(Collected data)

--- START ---

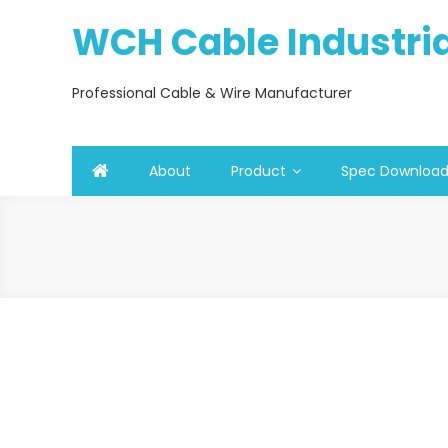
Skip
WCH Cable Industrial
to
content
Professional Cable & Wire Manufacturer
About
Product
Spec Downloa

--- END ---

* ACTIVITY *
Can you rewrite every line of the records with "Product" changed to "Products" and everything else left the same, omitting the pictures?

* RESPONSE FOR THIS EXERCISE *
Skip
WCH Cable Industrial
to
content
Professional Cable & Wire Manufacturer
About
Products
Spec Downloa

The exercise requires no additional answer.